I have made sure that I have nothing to do this afternoon or evening. I will probably go for a walk, but other than that I will do restful things, such as napping, colouring (which really helps me destress), reading and watching TV. I may well go to bed early. Tomorrow, I will probably limit my work to two hours (I work from home, so can be flexible). I will then go out with my friend. This is always good for my mental health, but exhausts me physically, so I will come home and sleep for at least an hour. I will then chill out (as above) until my recorder group arrive, another activity which I love to do, but which exhausts me physically. Once they leave (around 8pm) I will probably go to bed. If you read this last paragraph back, you can hopefully see that I have used the three “Ps” as effectively as possible, leaving room for the other thing which I learned at Pain Management, which is that “some things are worth it”. I will be more tired on Wednesday, but seeing my friend and running my recorder group will be so good for me personally that it will be worth it.

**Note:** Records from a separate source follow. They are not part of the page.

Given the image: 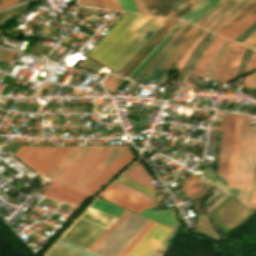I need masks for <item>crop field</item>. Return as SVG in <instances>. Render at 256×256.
<instances>
[{
	"label": "crop field",
	"mask_w": 256,
	"mask_h": 256,
	"mask_svg": "<svg viewBox=\"0 0 256 256\" xmlns=\"http://www.w3.org/2000/svg\"><path fill=\"white\" fill-rule=\"evenodd\" d=\"M166 20L126 13L87 55L113 68L112 73L120 71ZM148 30L153 33L145 38Z\"/></svg>",
	"instance_id": "crop-field-1"
},
{
	"label": "crop field",
	"mask_w": 256,
	"mask_h": 256,
	"mask_svg": "<svg viewBox=\"0 0 256 256\" xmlns=\"http://www.w3.org/2000/svg\"><path fill=\"white\" fill-rule=\"evenodd\" d=\"M251 117L245 116L233 186L240 190L239 200L248 202L256 163V124L249 126Z\"/></svg>",
	"instance_id": "crop-field-2"
},
{
	"label": "crop field",
	"mask_w": 256,
	"mask_h": 256,
	"mask_svg": "<svg viewBox=\"0 0 256 256\" xmlns=\"http://www.w3.org/2000/svg\"><path fill=\"white\" fill-rule=\"evenodd\" d=\"M150 220L129 214L93 251L100 256H119Z\"/></svg>",
	"instance_id": "crop-field-3"
},
{
	"label": "crop field",
	"mask_w": 256,
	"mask_h": 256,
	"mask_svg": "<svg viewBox=\"0 0 256 256\" xmlns=\"http://www.w3.org/2000/svg\"><path fill=\"white\" fill-rule=\"evenodd\" d=\"M74 147L75 146H22L13 155L43 176Z\"/></svg>",
	"instance_id": "crop-field-4"
},
{
	"label": "crop field",
	"mask_w": 256,
	"mask_h": 256,
	"mask_svg": "<svg viewBox=\"0 0 256 256\" xmlns=\"http://www.w3.org/2000/svg\"><path fill=\"white\" fill-rule=\"evenodd\" d=\"M250 3L248 1L222 0L195 25L216 33Z\"/></svg>",
	"instance_id": "crop-field-5"
},
{
	"label": "crop field",
	"mask_w": 256,
	"mask_h": 256,
	"mask_svg": "<svg viewBox=\"0 0 256 256\" xmlns=\"http://www.w3.org/2000/svg\"><path fill=\"white\" fill-rule=\"evenodd\" d=\"M105 230L106 227L79 216L66 230L62 238L88 249Z\"/></svg>",
	"instance_id": "crop-field-6"
},
{
	"label": "crop field",
	"mask_w": 256,
	"mask_h": 256,
	"mask_svg": "<svg viewBox=\"0 0 256 256\" xmlns=\"http://www.w3.org/2000/svg\"><path fill=\"white\" fill-rule=\"evenodd\" d=\"M118 146H96L76 164L59 182L74 187Z\"/></svg>",
	"instance_id": "crop-field-7"
},
{
	"label": "crop field",
	"mask_w": 256,
	"mask_h": 256,
	"mask_svg": "<svg viewBox=\"0 0 256 256\" xmlns=\"http://www.w3.org/2000/svg\"><path fill=\"white\" fill-rule=\"evenodd\" d=\"M134 158L129 148L122 153L112 164H110L100 175H98L83 191L95 195L105 186L118 172H120Z\"/></svg>",
	"instance_id": "crop-field-8"
},
{
	"label": "crop field",
	"mask_w": 256,
	"mask_h": 256,
	"mask_svg": "<svg viewBox=\"0 0 256 256\" xmlns=\"http://www.w3.org/2000/svg\"><path fill=\"white\" fill-rule=\"evenodd\" d=\"M236 114L224 112L220 130H224L218 173L226 181Z\"/></svg>",
	"instance_id": "crop-field-9"
},
{
	"label": "crop field",
	"mask_w": 256,
	"mask_h": 256,
	"mask_svg": "<svg viewBox=\"0 0 256 256\" xmlns=\"http://www.w3.org/2000/svg\"><path fill=\"white\" fill-rule=\"evenodd\" d=\"M170 230L171 228L155 222L128 256H149Z\"/></svg>",
	"instance_id": "crop-field-10"
},
{
	"label": "crop field",
	"mask_w": 256,
	"mask_h": 256,
	"mask_svg": "<svg viewBox=\"0 0 256 256\" xmlns=\"http://www.w3.org/2000/svg\"><path fill=\"white\" fill-rule=\"evenodd\" d=\"M255 20L256 2H252L228 24H226L220 31H218L217 34L233 40Z\"/></svg>",
	"instance_id": "crop-field-11"
},
{
	"label": "crop field",
	"mask_w": 256,
	"mask_h": 256,
	"mask_svg": "<svg viewBox=\"0 0 256 256\" xmlns=\"http://www.w3.org/2000/svg\"><path fill=\"white\" fill-rule=\"evenodd\" d=\"M95 146H76L59 163H57L44 177L58 181L65 175L76 163H78Z\"/></svg>",
	"instance_id": "crop-field-12"
},
{
	"label": "crop field",
	"mask_w": 256,
	"mask_h": 256,
	"mask_svg": "<svg viewBox=\"0 0 256 256\" xmlns=\"http://www.w3.org/2000/svg\"><path fill=\"white\" fill-rule=\"evenodd\" d=\"M99 197L106 199L112 203L122 206L128 210L135 213L141 212L149 203L138 199L128 193L120 191L116 188L109 186L105 191H103Z\"/></svg>",
	"instance_id": "crop-field-13"
},
{
	"label": "crop field",
	"mask_w": 256,
	"mask_h": 256,
	"mask_svg": "<svg viewBox=\"0 0 256 256\" xmlns=\"http://www.w3.org/2000/svg\"><path fill=\"white\" fill-rule=\"evenodd\" d=\"M42 196L50 197L53 199L61 200L71 204L81 206L89 195L71 189L54 181L43 192Z\"/></svg>",
	"instance_id": "crop-field-14"
},
{
	"label": "crop field",
	"mask_w": 256,
	"mask_h": 256,
	"mask_svg": "<svg viewBox=\"0 0 256 256\" xmlns=\"http://www.w3.org/2000/svg\"><path fill=\"white\" fill-rule=\"evenodd\" d=\"M129 146H119L113 151L103 162H101L92 172H90L75 188L82 190L88 185L98 174H100L110 163H112L122 152Z\"/></svg>",
	"instance_id": "crop-field-15"
},
{
	"label": "crop field",
	"mask_w": 256,
	"mask_h": 256,
	"mask_svg": "<svg viewBox=\"0 0 256 256\" xmlns=\"http://www.w3.org/2000/svg\"><path fill=\"white\" fill-rule=\"evenodd\" d=\"M242 121H243V116L237 115L232 152H231V159H230V165H229V171H228V179H227V183L231 185L233 183V177H234V171H235V165H236V159H237V153H238V147H239V141H240V135H241Z\"/></svg>",
	"instance_id": "crop-field-16"
},
{
	"label": "crop field",
	"mask_w": 256,
	"mask_h": 256,
	"mask_svg": "<svg viewBox=\"0 0 256 256\" xmlns=\"http://www.w3.org/2000/svg\"><path fill=\"white\" fill-rule=\"evenodd\" d=\"M123 174L155 190L154 186L150 184V181L153 179L146 170V168L144 167V165L142 164V162L140 161V159Z\"/></svg>",
	"instance_id": "crop-field-17"
},
{
	"label": "crop field",
	"mask_w": 256,
	"mask_h": 256,
	"mask_svg": "<svg viewBox=\"0 0 256 256\" xmlns=\"http://www.w3.org/2000/svg\"><path fill=\"white\" fill-rule=\"evenodd\" d=\"M140 215L172 227H174L178 223L174 217V212L169 209L152 211L146 208L140 213Z\"/></svg>",
	"instance_id": "crop-field-18"
},
{
	"label": "crop field",
	"mask_w": 256,
	"mask_h": 256,
	"mask_svg": "<svg viewBox=\"0 0 256 256\" xmlns=\"http://www.w3.org/2000/svg\"><path fill=\"white\" fill-rule=\"evenodd\" d=\"M246 47L242 45H238L227 69L226 72L221 80V83L227 82L229 80H233L236 76L237 70L239 68V65L241 63V60L244 56V53L246 51Z\"/></svg>",
	"instance_id": "crop-field-19"
},
{
	"label": "crop field",
	"mask_w": 256,
	"mask_h": 256,
	"mask_svg": "<svg viewBox=\"0 0 256 256\" xmlns=\"http://www.w3.org/2000/svg\"><path fill=\"white\" fill-rule=\"evenodd\" d=\"M221 0H203L182 19L195 23Z\"/></svg>",
	"instance_id": "crop-field-20"
},
{
	"label": "crop field",
	"mask_w": 256,
	"mask_h": 256,
	"mask_svg": "<svg viewBox=\"0 0 256 256\" xmlns=\"http://www.w3.org/2000/svg\"><path fill=\"white\" fill-rule=\"evenodd\" d=\"M150 14L175 18L166 0H143Z\"/></svg>",
	"instance_id": "crop-field-21"
},
{
	"label": "crop field",
	"mask_w": 256,
	"mask_h": 256,
	"mask_svg": "<svg viewBox=\"0 0 256 256\" xmlns=\"http://www.w3.org/2000/svg\"><path fill=\"white\" fill-rule=\"evenodd\" d=\"M237 43L231 41V43L228 45V47L226 48L213 76H212V79L216 80V81H220L236 47H237Z\"/></svg>",
	"instance_id": "crop-field-22"
},
{
	"label": "crop field",
	"mask_w": 256,
	"mask_h": 256,
	"mask_svg": "<svg viewBox=\"0 0 256 256\" xmlns=\"http://www.w3.org/2000/svg\"><path fill=\"white\" fill-rule=\"evenodd\" d=\"M188 23L184 22L182 26L176 31V33L169 39V41L163 46V48L157 53V55L150 61V63L144 68L142 72L147 74L153 69L156 63L160 60L163 54L167 51V49L172 45V43L177 39V37L181 34V32L186 28Z\"/></svg>",
	"instance_id": "crop-field-23"
},
{
	"label": "crop field",
	"mask_w": 256,
	"mask_h": 256,
	"mask_svg": "<svg viewBox=\"0 0 256 256\" xmlns=\"http://www.w3.org/2000/svg\"><path fill=\"white\" fill-rule=\"evenodd\" d=\"M196 29L197 27H194L193 25L191 26L188 32L184 35V37L180 40V42L176 45V47L172 50V52L168 55V57L161 64L160 67L168 69V67L171 65L175 57L178 55L180 50L183 48V46L186 44L189 38L193 35Z\"/></svg>",
	"instance_id": "crop-field-24"
},
{
	"label": "crop field",
	"mask_w": 256,
	"mask_h": 256,
	"mask_svg": "<svg viewBox=\"0 0 256 256\" xmlns=\"http://www.w3.org/2000/svg\"><path fill=\"white\" fill-rule=\"evenodd\" d=\"M82 214V213H81ZM85 218H88L92 221H95L99 224H102L106 227H108L109 225H111L115 220L116 218H113L111 216H108V215H105L101 212H98L96 210H93L89 207L86 208V210L83 212V214L81 215Z\"/></svg>",
	"instance_id": "crop-field-25"
},
{
	"label": "crop field",
	"mask_w": 256,
	"mask_h": 256,
	"mask_svg": "<svg viewBox=\"0 0 256 256\" xmlns=\"http://www.w3.org/2000/svg\"><path fill=\"white\" fill-rule=\"evenodd\" d=\"M217 37V35L210 34L209 37L203 42V44L198 48V50L195 52L193 57L190 59L188 65L185 68V71L192 72L196 63L199 61L201 56L204 54V52L207 50L209 45L214 41V39Z\"/></svg>",
	"instance_id": "crop-field-26"
},
{
	"label": "crop field",
	"mask_w": 256,
	"mask_h": 256,
	"mask_svg": "<svg viewBox=\"0 0 256 256\" xmlns=\"http://www.w3.org/2000/svg\"><path fill=\"white\" fill-rule=\"evenodd\" d=\"M90 207L95 208L99 211L107 213L111 216L118 218L121 214L125 212V210L118 208L110 203H107L102 200L95 199Z\"/></svg>",
	"instance_id": "crop-field-27"
},
{
	"label": "crop field",
	"mask_w": 256,
	"mask_h": 256,
	"mask_svg": "<svg viewBox=\"0 0 256 256\" xmlns=\"http://www.w3.org/2000/svg\"><path fill=\"white\" fill-rule=\"evenodd\" d=\"M183 21H179L177 25L171 30V32L165 37V39L158 45V47L149 55V57L136 69V71L127 79L133 81L136 76L143 70V68L149 63V61L156 55V53L162 48V46L168 41V39L175 33V31L181 26Z\"/></svg>",
	"instance_id": "crop-field-28"
},
{
	"label": "crop field",
	"mask_w": 256,
	"mask_h": 256,
	"mask_svg": "<svg viewBox=\"0 0 256 256\" xmlns=\"http://www.w3.org/2000/svg\"><path fill=\"white\" fill-rule=\"evenodd\" d=\"M191 24L188 25V27L183 31V33L178 37V39L173 43V45L168 49V51L165 53L161 61L157 64V66L152 70V72L149 74L147 80L154 79L157 81H162V78L166 72V69L158 68L160 64L163 62V60L167 57V55L170 53V51L174 48V46L178 43V41L183 37V35L186 33V31L190 28Z\"/></svg>",
	"instance_id": "crop-field-29"
},
{
	"label": "crop field",
	"mask_w": 256,
	"mask_h": 256,
	"mask_svg": "<svg viewBox=\"0 0 256 256\" xmlns=\"http://www.w3.org/2000/svg\"><path fill=\"white\" fill-rule=\"evenodd\" d=\"M176 18H181L192 7L188 0H167Z\"/></svg>",
	"instance_id": "crop-field-30"
},
{
	"label": "crop field",
	"mask_w": 256,
	"mask_h": 256,
	"mask_svg": "<svg viewBox=\"0 0 256 256\" xmlns=\"http://www.w3.org/2000/svg\"><path fill=\"white\" fill-rule=\"evenodd\" d=\"M197 217L198 221L196 223V228H193L192 231L205 233L206 235L213 239L218 238L213 229L211 228V226L209 225L205 214L198 215Z\"/></svg>",
	"instance_id": "crop-field-31"
},
{
	"label": "crop field",
	"mask_w": 256,
	"mask_h": 256,
	"mask_svg": "<svg viewBox=\"0 0 256 256\" xmlns=\"http://www.w3.org/2000/svg\"><path fill=\"white\" fill-rule=\"evenodd\" d=\"M225 39L224 38H220L219 41L211 48V50L208 52V54L205 56V58L203 59L197 74L199 75H205L215 53L217 52L218 48L220 47V45L223 43ZM196 73V72H195Z\"/></svg>",
	"instance_id": "crop-field-32"
},
{
	"label": "crop field",
	"mask_w": 256,
	"mask_h": 256,
	"mask_svg": "<svg viewBox=\"0 0 256 256\" xmlns=\"http://www.w3.org/2000/svg\"><path fill=\"white\" fill-rule=\"evenodd\" d=\"M173 20L168 19L163 26L151 37V39L138 51V53L126 64V66L120 71L124 73L129 66L147 49V47L165 30V28L172 22ZM132 66V65H131ZM130 66V67H131Z\"/></svg>",
	"instance_id": "crop-field-33"
},
{
	"label": "crop field",
	"mask_w": 256,
	"mask_h": 256,
	"mask_svg": "<svg viewBox=\"0 0 256 256\" xmlns=\"http://www.w3.org/2000/svg\"><path fill=\"white\" fill-rule=\"evenodd\" d=\"M48 256H82L73 251L65 249L57 244H54L46 253Z\"/></svg>",
	"instance_id": "crop-field-34"
},
{
	"label": "crop field",
	"mask_w": 256,
	"mask_h": 256,
	"mask_svg": "<svg viewBox=\"0 0 256 256\" xmlns=\"http://www.w3.org/2000/svg\"><path fill=\"white\" fill-rule=\"evenodd\" d=\"M129 214V212H125L121 215L107 230L97 239V241L88 249V251L92 252L100 242Z\"/></svg>",
	"instance_id": "crop-field-35"
},
{
	"label": "crop field",
	"mask_w": 256,
	"mask_h": 256,
	"mask_svg": "<svg viewBox=\"0 0 256 256\" xmlns=\"http://www.w3.org/2000/svg\"><path fill=\"white\" fill-rule=\"evenodd\" d=\"M208 33V31L203 30L201 32V34L196 38V40L192 43L191 47L189 48V50L187 51V53L184 55V57L182 58V60L179 62V64L177 65L176 69L181 70L182 66L184 65V63L186 62V60L188 59V57L190 56L191 52L194 50V48L197 46V44L204 38V36Z\"/></svg>",
	"instance_id": "crop-field-36"
},
{
	"label": "crop field",
	"mask_w": 256,
	"mask_h": 256,
	"mask_svg": "<svg viewBox=\"0 0 256 256\" xmlns=\"http://www.w3.org/2000/svg\"><path fill=\"white\" fill-rule=\"evenodd\" d=\"M111 186L116 187V188H118L120 190H123L125 192H128V193H130V194H132V195H134L136 197H139V198H141V199H143V200H145V201H147L149 203H151V201H152V199H150V198H148V197H146V196H144V195H142V194H140V193H138V192H136V191H134V190H132V189H130V188H128V187L118 183V182H116V181H114L111 184Z\"/></svg>",
	"instance_id": "crop-field-37"
},
{
	"label": "crop field",
	"mask_w": 256,
	"mask_h": 256,
	"mask_svg": "<svg viewBox=\"0 0 256 256\" xmlns=\"http://www.w3.org/2000/svg\"><path fill=\"white\" fill-rule=\"evenodd\" d=\"M121 81L122 78L108 75V77L105 79L103 83L106 89H109L113 93V91L116 89V87L119 85Z\"/></svg>",
	"instance_id": "crop-field-38"
},
{
	"label": "crop field",
	"mask_w": 256,
	"mask_h": 256,
	"mask_svg": "<svg viewBox=\"0 0 256 256\" xmlns=\"http://www.w3.org/2000/svg\"><path fill=\"white\" fill-rule=\"evenodd\" d=\"M154 222L151 221L147 227L138 235V237L129 245V247L120 255L127 256V254L132 250V248L137 244V242L142 238V236L147 232V230L152 226Z\"/></svg>",
	"instance_id": "crop-field-39"
},
{
	"label": "crop field",
	"mask_w": 256,
	"mask_h": 256,
	"mask_svg": "<svg viewBox=\"0 0 256 256\" xmlns=\"http://www.w3.org/2000/svg\"><path fill=\"white\" fill-rule=\"evenodd\" d=\"M252 51H253L252 49H249V48L247 49V51H246V53H245V56H244V58H243V60H242L241 66H240V68H239L238 74H237L236 77H238V76L244 74V72H245V70H246V67H247V65H248V63H249V60H250Z\"/></svg>",
	"instance_id": "crop-field-40"
},
{
	"label": "crop field",
	"mask_w": 256,
	"mask_h": 256,
	"mask_svg": "<svg viewBox=\"0 0 256 256\" xmlns=\"http://www.w3.org/2000/svg\"><path fill=\"white\" fill-rule=\"evenodd\" d=\"M100 2L104 8L121 10L117 0H100Z\"/></svg>",
	"instance_id": "crop-field-41"
},
{
	"label": "crop field",
	"mask_w": 256,
	"mask_h": 256,
	"mask_svg": "<svg viewBox=\"0 0 256 256\" xmlns=\"http://www.w3.org/2000/svg\"><path fill=\"white\" fill-rule=\"evenodd\" d=\"M118 1L121 4L123 10L137 12L132 0H118Z\"/></svg>",
	"instance_id": "crop-field-42"
},
{
	"label": "crop field",
	"mask_w": 256,
	"mask_h": 256,
	"mask_svg": "<svg viewBox=\"0 0 256 256\" xmlns=\"http://www.w3.org/2000/svg\"><path fill=\"white\" fill-rule=\"evenodd\" d=\"M256 30V23H254L250 28H248L244 33H242L238 38L235 39V41L241 43L243 40H245L251 33H253Z\"/></svg>",
	"instance_id": "crop-field-43"
},
{
	"label": "crop field",
	"mask_w": 256,
	"mask_h": 256,
	"mask_svg": "<svg viewBox=\"0 0 256 256\" xmlns=\"http://www.w3.org/2000/svg\"><path fill=\"white\" fill-rule=\"evenodd\" d=\"M243 44L248 45L250 47H253L256 49V31L248 38L246 39Z\"/></svg>",
	"instance_id": "crop-field-44"
},
{
	"label": "crop field",
	"mask_w": 256,
	"mask_h": 256,
	"mask_svg": "<svg viewBox=\"0 0 256 256\" xmlns=\"http://www.w3.org/2000/svg\"><path fill=\"white\" fill-rule=\"evenodd\" d=\"M135 4L137 5L140 13H146L149 14L147 8L145 7L144 3L142 0H134Z\"/></svg>",
	"instance_id": "crop-field-45"
},
{
	"label": "crop field",
	"mask_w": 256,
	"mask_h": 256,
	"mask_svg": "<svg viewBox=\"0 0 256 256\" xmlns=\"http://www.w3.org/2000/svg\"><path fill=\"white\" fill-rule=\"evenodd\" d=\"M255 68H256V52L254 51V52H253V55H252V57H251L250 63H249V65H248V67H247L246 72L251 71V70H253V69H255ZM246 72H245V73H246Z\"/></svg>",
	"instance_id": "crop-field-46"
},
{
	"label": "crop field",
	"mask_w": 256,
	"mask_h": 256,
	"mask_svg": "<svg viewBox=\"0 0 256 256\" xmlns=\"http://www.w3.org/2000/svg\"><path fill=\"white\" fill-rule=\"evenodd\" d=\"M17 1L18 0H2V2L0 1L1 2L0 9L12 6V5L16 4Z\"/></svg>",
	"instance_id": "crop-field-47"
},
{
	"label": "crop field",
	"mask_w": 256,
	"mask_h": 256,
	"mask_svg": "<svg viewBox=\"0 0 256 256\" xmlns=\"http://www.w3.org/2000/svg\"><path fill=\"white\" fill-rule=\"evenodd\" d=\"M254 74H255V73L244 77V82H243V85H244V86H247V87H250V88H251L252 82H253V78H254Z\"/></svg>",
	"instance_id": "crop-field-48"
},
{
	"label": "crop field",
	"mask_w": 256,
	"mask_h": 256,
	"mask_svg": "<svg viewBox=\"0 0 256 256\" xmlns=\"http://www.w3.org/2000/svg\"><path fill=\"white\" fill-rule=\"evenodd\" d=\"M246 204L256 209V191H252L250 203H246Z\"/></svg>",
	"instance_id": "crop-field-49"
},
{
	"label": "crop field",
	"mask_w": 256,
	"mask_h": 256,
	"mask_svg": "<svg viewBox=\"0 0 256 256\" xmlns=\"http://www.w3.org/2000/svg\"><path fill=\"white\" fill-rule=\"evenodd\" d=\"M16 55H17L16 52L9 51L6 58L4 59V62L11 64V62L13 61Z\"/></svg>",
	"instance_id": "crop-field-50"
},
{
	"label": "crop field",
	"mask_w": 256,
	"mask_h": 256,
	"mask_svg": "<svg viewBox=\"0 0 256 256\" xmlns=\"http://www.w3.org/2000/svg\"><path fill=\"white\" fill-rule=\"evenodd\" d=\"M78 4L96 6L97 7L94 0H78Z\"/></svg>",
	"instance_id": "crop-field-51"
},
{
	"label": "crop field",
	"mask_w": 256,
	"mask_h": 256,
	"mask_svg": "<svg viewBox=\"0 0 256 256\" xmlns=\"http://www.w3.org/2000/svg\"><path fill=\"white\" fill-rule=\"evenodd\" d=\"M220 38V36H218L217 38H216V40L211 44V46L208 48V50L205 52V54L202 56V58L200 59V61L197 63V65H196V67H195V69H194V71L193 72H196L197 71V69H198V67H199V65H200V63H201V61H202V59L204 58V56L207 54V52L210 50V48L218 41V39Z\"/></svg>",
	"instance_id": "crop-field-52"
},
{
	"label": "crop field",
	"mask_w": 256,
	"mask_h": 256,
	"mask_svg": "<svg viewBox=\"0 0 256 256\" xmlns=\"http://www.w3.org/2000/svg\"><path fill=\"white\" fill-rule=\"evenodd\" d=\"M179 225V223L171 230V232L164 238V240L157 246L155 251L160 247V245L169 237V235L176 229V227Z\"/></svg>",
	"instance_id": "crop-field-53"
},
{
	"label": "crop field",
	"mask_w": 256,
	"mask_h": 256,
	"mask_svg": "<svg viewBox=\"0 0 256 256\" xmlns=\"http://www.w3.org/2000/svg\"><path fill=\"white\" fill-rule=\"evenodd\" d=\"M189 1H190L191 5H192V7H193V6L196 5L200 0H189Z\"/></svg>",
	"instance_id": "crop-field-54"
},
{
	"label": "crop field",
	"mask_w": 256,
	"mask_h": 256,
	"mask_svg": "<svg viewBox=\"0 0 256 256\" xmlns=\"http://www.w3.org/2000/svg\"><path fill=\"white\" fill-rule=\"evenodd\" d=\"M151 256H164V255L159 254V253H157V252L154 251Z\"/></svg>",
	"instance_id": "crop-field-55"
},
{
	"label": "crop field",
	"mask_w": 256,
	"mask_h": 256,
	"mask_svg": "<svg viewBox=\"0 0 256 256\" xmlns=\"http://www.w3.org/2000/svg\"><path fill=\"white\" fill-rule=\"evenodd\" d=\"M252 88L256 89V74H255V79H254V83H253V87Z\"/></svg>",
	"instance_id": "crop-field-56"
},
{
	"label": "crop field",
	"mask_w": 256,
	"mask_h": 256,
	"mask_svg": "<svg viewBox=\"0 0 256 256\" xmlns=\"http://www.w3.org/2000/svg\"><path fill=\"white\" fill-rule=\"evenodd\" d=\"M252 190H256V180H254V185H253V189Z\"/></svg>",
	"instance_id": "crop-field-57"
},
{
	"label": "crop field",
	"mask_w": 256,
	"mask_h": 256,
	"mask_svg": "<svg viewBox=\"0 0 256 256\" xmlns=\"http://www.w3.org/2000/svg\"><path fill=\"white\" fill-rule=\"evenodd\" d=\"M95 1H96V3H97L98 7H102L101 4H100V2H99V0H95ZM103 8H104V7H103Z\"/></svg>",
	"instance_id": "crop-field-58"
},
{
	"label": "crop field",
	"mask_w": 256,
	"mask_h": 256,
	"mask_svg": "<svg viewBox=\"0 0 256 256\" xmlns=\"http://www.w3.org/2000/svg\"><path fill=\"white\" fill-rule=\"evenodd\" d=\"M5 145H6L5 143H2V145H1V146H3V147H4Z\"/></svg>",
	"instance_id": "crop-field-59"
},
{
	"label": "crop field",
	"mask_w": 256,
	"mask_h": 256,
	"mask_svg": "<svg viewBox=\"0 0 256 256\" xmlns=\"http://www.w3.org/2000/svg\"><path fill=\"white\" fill-rule=\"evenodd\" d=\"M44 256H46V255H44Z\"/></svg>",
	"instance_id": "crop-field-60"
}]
</instances>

Every day of my life has to be planned this meticulously, every activity I add to my diary carefully weighed against any other activities I have that day/week. Sometimes, I have to cancel things I wanted to do because I have things I have to do, and I can’t do both. Then there are the days when I wake up so tired or in so much pain that no activity is possible, making me an unreliable friend and meaning I may have to cancel some other things later in the week to allow me to fit in essential activities (such as work) that I am not able to do that day.
S0, next time you see someone with a Blue Badge get out of their car and walk normally into town, don’t assume they are swinging the lead. They may well be living with an invisible chronic illness which means they really need that badge. In this time of increasing polarisation and a “them and us” mentality, please think before you judge.